De vordering onder ΙΙΙ
4.14.
Dental Tand betoogt dat er aanleiding is Optidentaal een bevel te geven al haar boeken en bescheiden die betrekking hebben op en die inzage verschaffen in het vermogen en het resultaat, alsmede de solvabiliteit en liquiditeit, over te leggen. Optidentaal verzet zich tegen die vordering. De rechtbank overweegt als volgt.
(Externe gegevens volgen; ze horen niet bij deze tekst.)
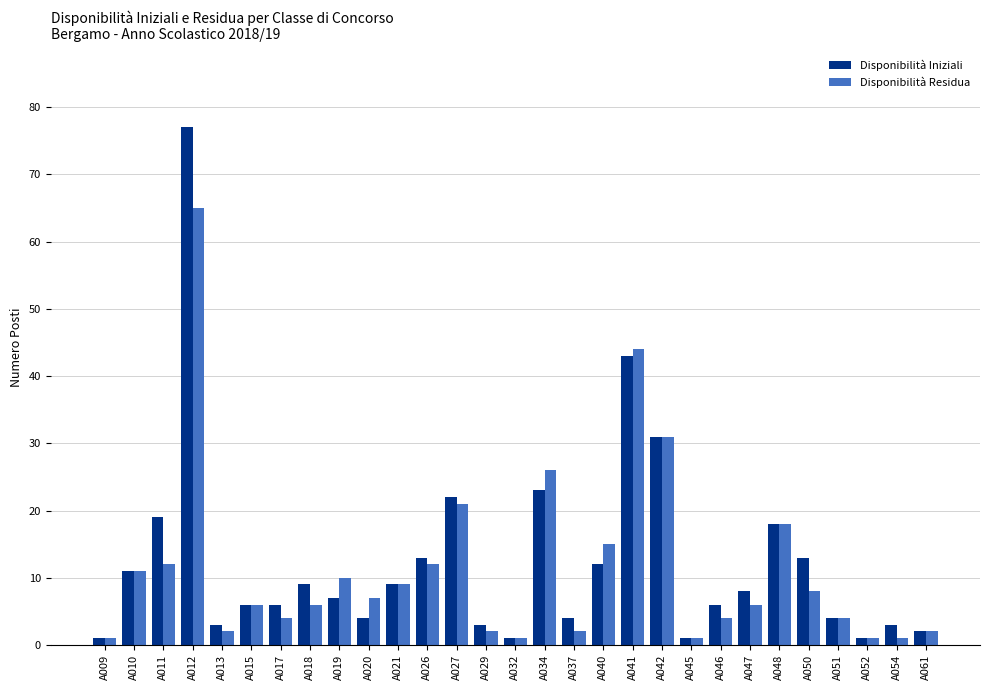

What is the approximate value of Disponibilità Residua at A011, to the nearest 5?

10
Aan artikel 22 Rv kan Dental Tand geen vorderingsrecht ontlenen. Deze bepaling geeft aan de rechter een eigen, discretionaire bevoegdheid om van procespartijen te verlangen bepaalde bescheiden over te leggen. De rechtbank ziet gelet op de standpunten van partijen geen aanleiding gebruik te maken van de aan haar toegekende bevoegdheid. Bovendien kan de rechtbank slechts ‘bepaalde’ bescheiden opvragen. Dat gaat minder verder dan hetgeen thans wordt gevorderd. De rechtbank kan zich niet aan de indruk onttrekken dat de vordering van Dental Tand het karakter draagt van een zogenaamde “fishing expedition”. Daarvoor is artikel 22 Rv evenwel niet bedoeld. Ook het onder ΙΙΙ gevorderde zal daarom worden afgewezen.
Voorts in conventie
4.15.
Gelet op hetgeen de rechtbank in ro. 4.8 en 4.9 in reconventie heeft geoordeeld omtrent de betekenis van de vrijwaring is de rechtbank van oordeel dat tegenstijdige beslissingen zouden ontstaan indien de rechtbank de vordering in conventie onder I zou afwijzen, hetgeen in strijd zou komen met de goede procesorde. De onder 4.11 bevolen nadere comparitie van partijen is, zo nodig, tevens bedoeld om de vordering in conventie te bespreken.
4.16.
Iedere verdere beslissing wordt aangehouden in afwachting van het voorgaande.

5.De beslissing

De rechtbank
In conventie en in reconventie
5.1.
beveelt de persoonlijke verschijning van partijen met hun advocaten voor de hierna vermelde rechter op
donderdag 13 augustus 2015om
9.30 uurin het gebouw van de rechtbank aan de Prins Clauslaan 60 te Den Haag, met het bij ro. 4.11 en 4.15. vermelde doel;
5.2.
houdt iedere verdere beslissing aan.
Dit vonnis is gewezen door mr. M.J.A.M. Ahsmann en in het openbaar uitgesproken op 29 april 2015, in tegenwoordigheid van de griffier.